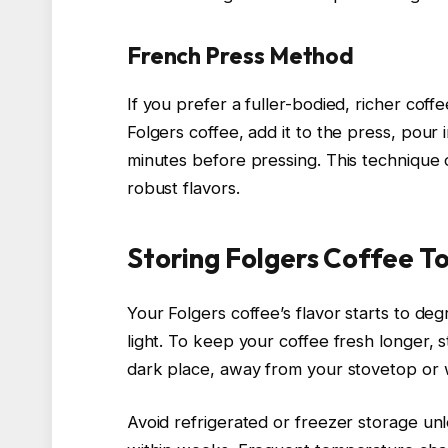
French Press Method
If you prefer a fuller-bodied, richer cof
Folgers coffee, add it to the press, pour 
minutes before pressing. This technique 
robust flavors.
Storing Folgers Coffee T
Your Folgers coffee’s flavor starts to de
light. To keep your coffee fresh longer, st
dark place, away from your stovetop or w
Avoid refrigerated or freezer storage unl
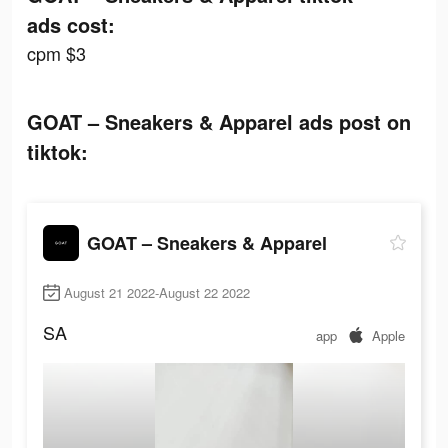
ads cost:
cpm $3
GOAT – Sneakers & Apparel ads post on
tiktok:
GOAT – Sneakers & Apparel
August 21 2022-August 22 2022
SA
app
Apple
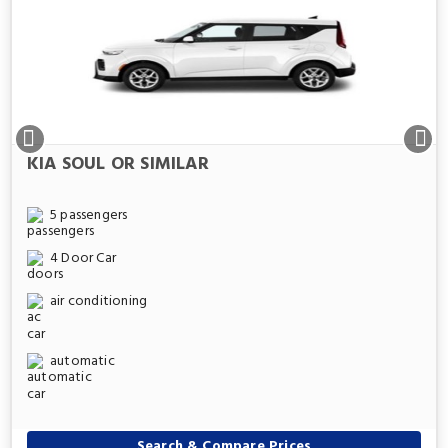
KIA SOUL OR SIMILAR
5 passengers
4 Door Car
air conditioning
automatic
Search & Compare Prices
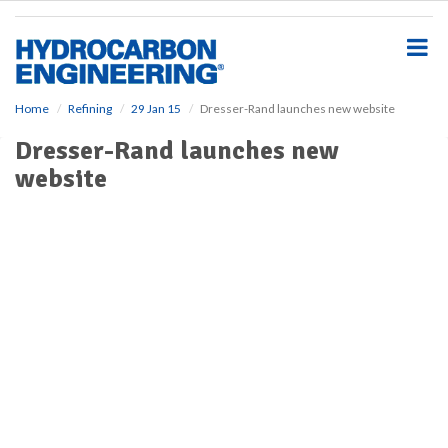
S
k
i
p
t
o
Home
Refining
29 Jan 15
Dresser-Rand launches new website
m
Dresser-Rand launches new
a
i
website
n
c
o
n
t
e
n
t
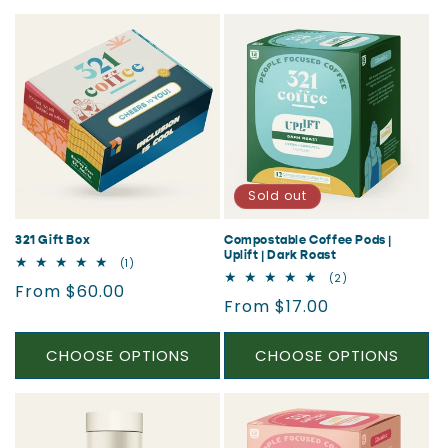
Sold out
321 Gift Box
Compostable Coffee Pods |
Uplift | Dark Roast
1
(1)
total
2
(2)
Regular
From $60.00
reviews
total
Regular
From $17.00
reviews
price
price
CHOOSE OPTIONS
CHOOSE OPTIONS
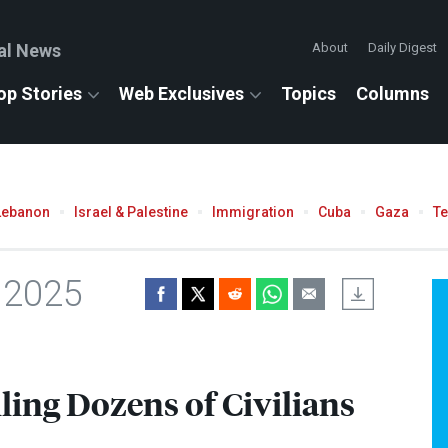
al News
About
Daily Digest
op Stories
Web Exclusives
Topics
Columns
Lebanon
Israel & Palestine
Immigration
Cuba
Gaza
T
 2025
ling Dozens of Civilians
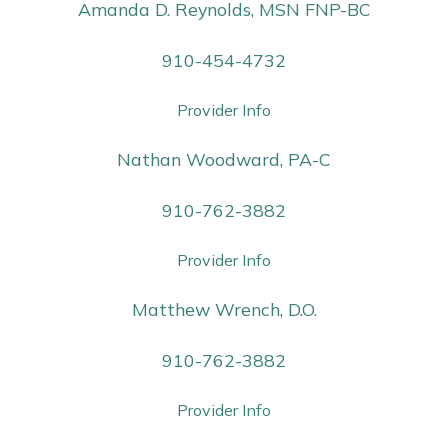
Amanda D. Reynolds, MSN FNP-BC
910-454-4732
Provider Info
Nathan Woodward, PA-C
910-762-3882
Provider Info
Matthew Wrench, D.O.
910-762-3882
Provider Info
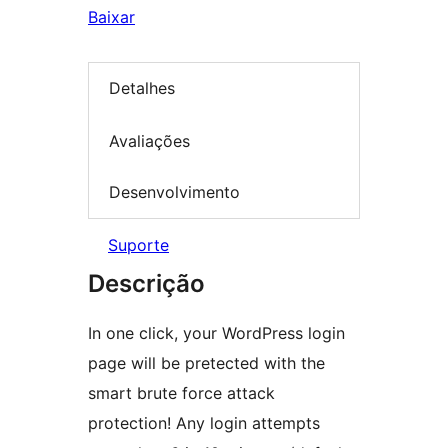
Baixar
Detalhes
Avaliações
Desenvolvimento
Suporte
Descrição
In one click, your WordPress login
page will be pretected with the
smart brute force attack
protection! Any login attempts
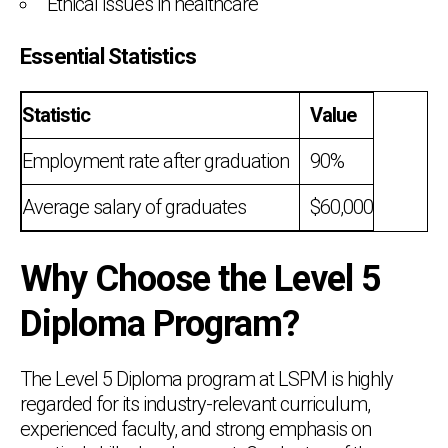
Ethical issues in healthcare
Essential Statistics
Statistic
Value
Employment rate after graduation
90%
Average salary of graduates
$60,000
Why Choose the Level 5
Diploma Program?
The Level 5 Diploma program at LSPM is highly
regarded for its industry-relevant curriculum,
experienced faculty, and strong emphasis on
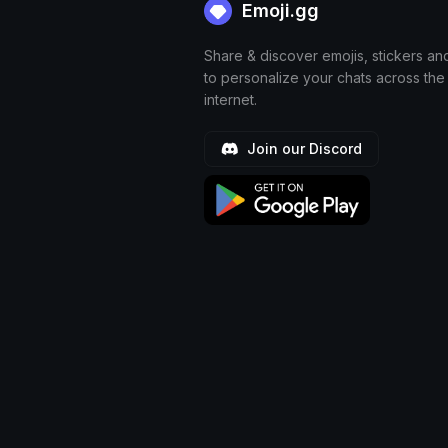
Emoji.gg
Share & discover emojis, stickers an
to personalize your chats across the
internet.
Join our Discord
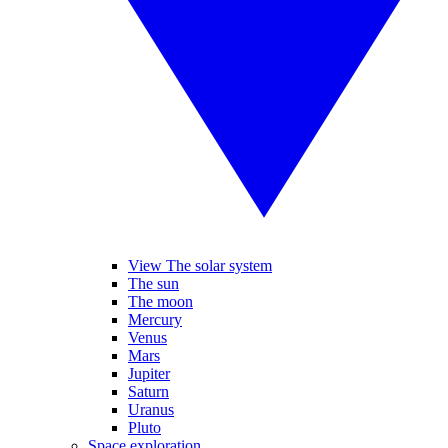
View The solar system
The sun
The moon
Mercury
Venus
Mars
Jupiter
Saturn
Uranus
Pluto
Space exploration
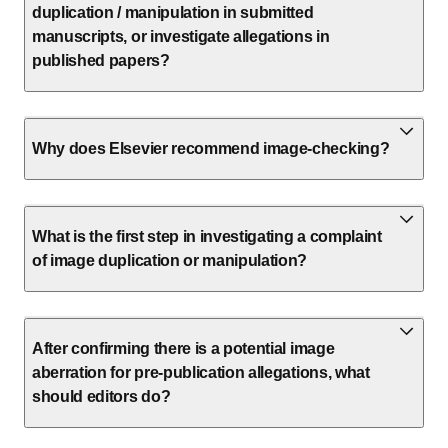
duplication / manipulation in submitted
manuscripts, or investigate allegations in
published papers?
Why does Elsevier recommend image-checking?
What is the first step in investigating a complaint
of image duplication or manipulation?
After confirming there is a potential image
aberration for pre-publication allegations, what
should editors do?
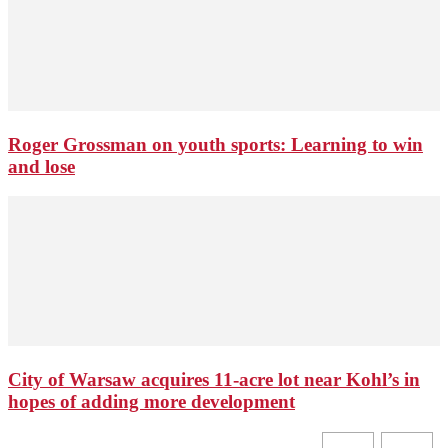
Roger Grossman on youth sports: Learning to win
and lose
City of Warsaw acquires 11-acre lot near Kohl’s in
hopes of adding more development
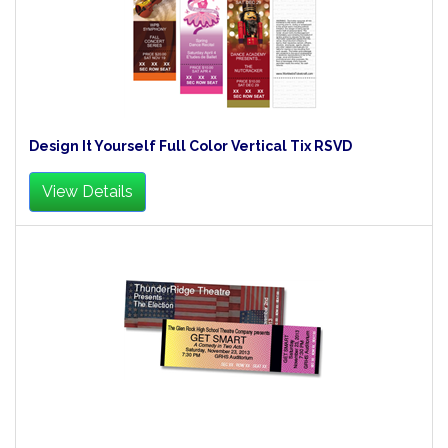
Design It Yourself Full Color Vertical Tix RSVD
View Details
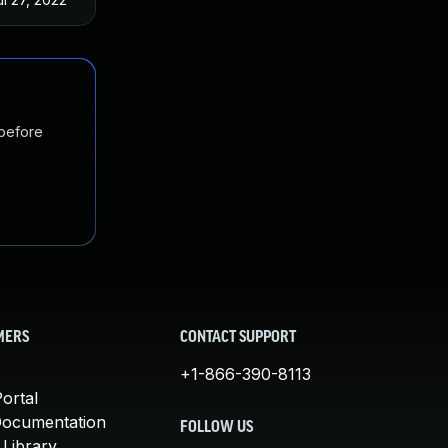
 before
MERS
CONTACT SUPPORT
+1-866-390-8113
ortal
Documentation
FOLLOW US
 Library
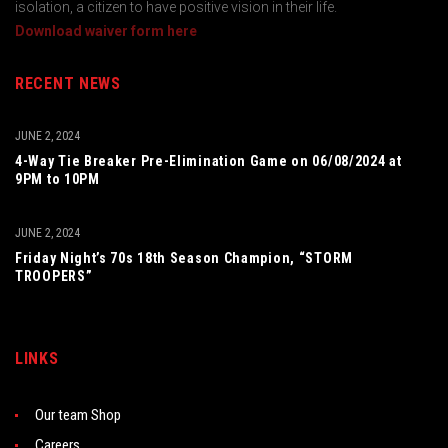
isolation, a citizen to have positive vision in their life.
Download waiver form here
RECENT NEWS
JUNE 2, 2024
4-Way Tie Breaker Pre-Elimination Game on 06/08/2024 at
9PM to 10PM
JUNE 2, 2024
Friday Night’s 70s 18th Season Champion, “STORM
TROOPERS”
LINKS
Our team Shop
Careers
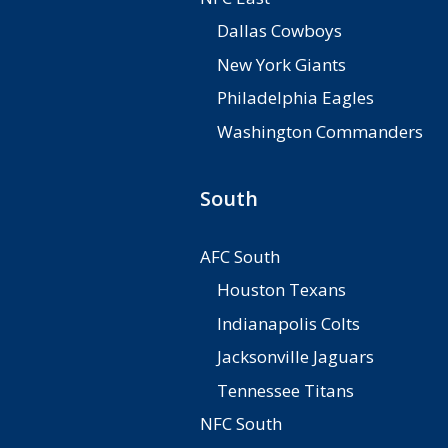
Dallas Cowboys
New York Giants
Philadelphia Eagles
Washington Commanders
South
AFC South
Houston Texans
Indianapolis Colts
Jacksonville Jaguars
Tennessee Titans
NFC South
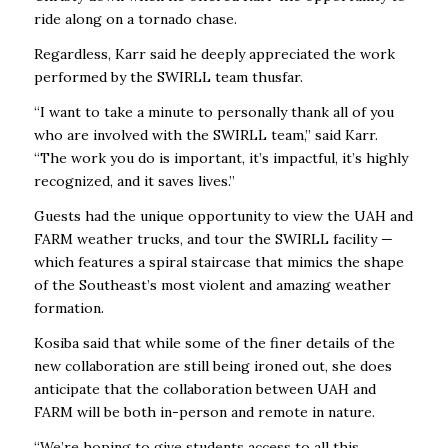
ride along on a tornado chase.
Regardless, Karr said he deeply appreciated the work
performed by the SWIRLL team thusfar.
“I want to take a minute to personally thank all of you
who are involved with the SWIRLL team,” said Karr.
“The work you do is important, it’s impactful, it’s highly
recognized, and it saves lives.”
Guests had the unique opportunity to view the UAH and
FARM weather trucks, and tour the SWIRLL facility —
which features a spiral staircase that mimics the shape
of the Southeast’s most violent and amazing weather
formation.
Kosiba said that while some of the finer details of the
new collaboration are still being ironed out, she does
anticipate that the collaboration between UAH and
FARM will be both in-person and remote in nature.
“We’re hoping to give students access to all this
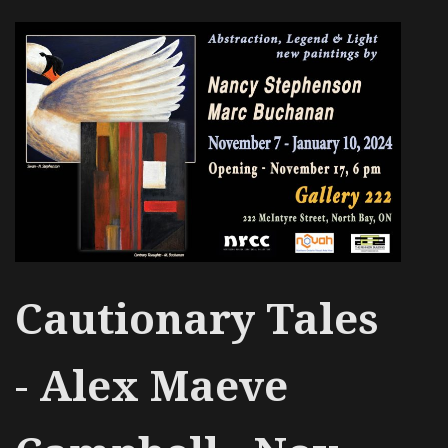
Cautionary Tales
-
Alex Maeve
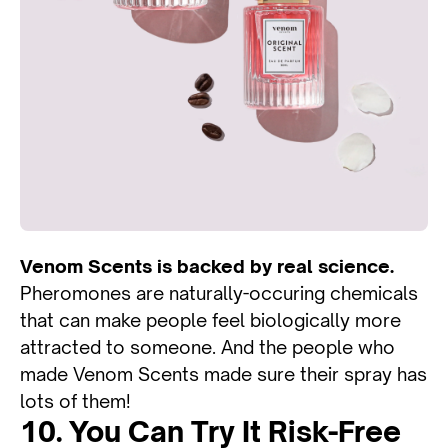
Venom Scents is backed by real science.
Pheromones are naturally-occuring chemicals
that can make people feel biologically more
attracted to someone. And the people who
made Venom Scents made sure their spray has
lots of them!
10. You Can Try It Risk-Free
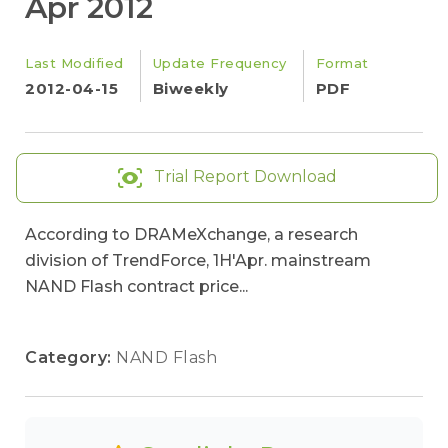
Apr 2012
Last Modified
Update Frequency
Format
2012-04-15
Biweekly
PDF
Trial Report Download
According to DRAMeXchange, a research
division of TrendForce, 1H'Apr. mainstream
NAND Flash contract price...
Category:
NAND Flash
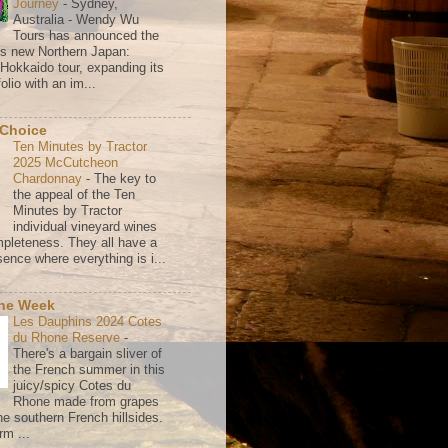
Journey
-
Sydney,
Australia - Wendy Wu
Tours has announced the
its new Northern Japan:
 Hokkaido tour, expanding its
olio with an im...
 Choice
Ten Minutes by Tractor
2025 McCutcheon
Chardonnay
-
The key to
the appeal of the Ten
Minutes by Tractor
individual vineyard wines
mpleteness. They all have a
ence where everything is i...
the Week
Les Dauphins 2024 Cotes
du Rhone Reserve
-
There's a bargain sliver of
the French summer in this
juicy/spicy Cotes du
Rhone made from grapes
he southern French hillsides.
rm ...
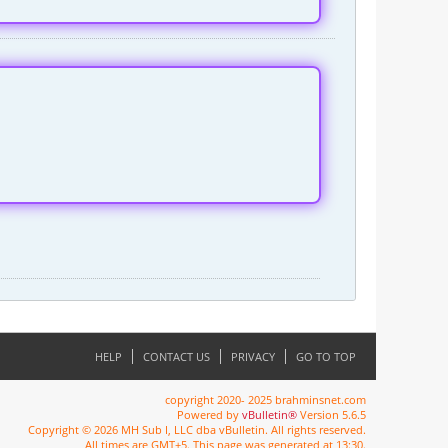
HELP
CONTACT US
PRIVACY
GO TO TOP
copyright 2020- 2025 brahminsnet.com
Powered by
vBulletin®
Version 5.6.5
Copyright © 2026 MH Sub I, LLC dba vBulletin. All rights reserved.
All times are GMT+5. This page was generated at 13:30.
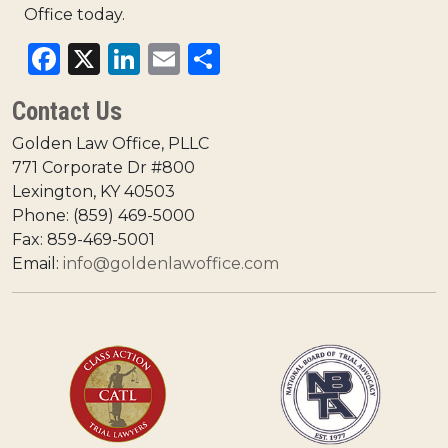
Office today.
Facebook
X
LinkedIn
Email
Share
Contact Us
Golden Law Office, PLLC
771 Corporate Dr #800
Lexington, KY 40503
Phone: (859) 469-5000
Fax: 859-469-5001
Email:
info@goldenlawoffice.com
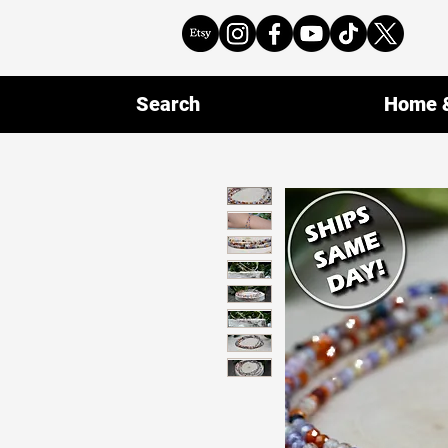
Search
Home &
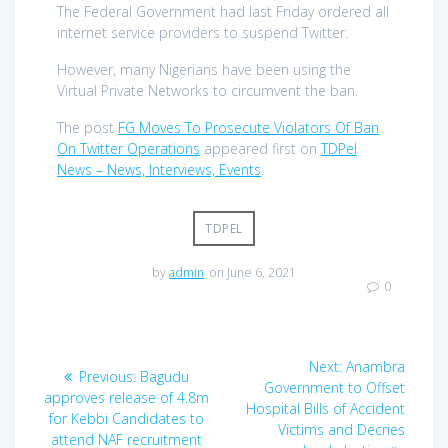
The Federal Government had last Friday ordered all
internet service providers to suspend Twitter.
However, many Nigerians have been using the
Virtual Private Networks to circumvent the ban.
The post
FG Moves To Prosecute Violators Of Ban
On Twitter Operations
appeared first on
TDPel
News – News, Interviews, Events
.
TDPEL
by
admin
on June 6, 2021
0
Post
Next
Next:
Anambra
Previous
Previous:
Bagudu
navigation
post:
Government to Offset
post:
approves release of 4.8m
Hospital Bills of Accident
for Kebbi Candidates to
Victims and Decries
attend NAF recruitment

Directions: Which lines of the data hold the string "collaboration"? Return each of them.

Exercise answer:
new collaboration are still being ironed out, she does
anticipate that the collaboration between UAH and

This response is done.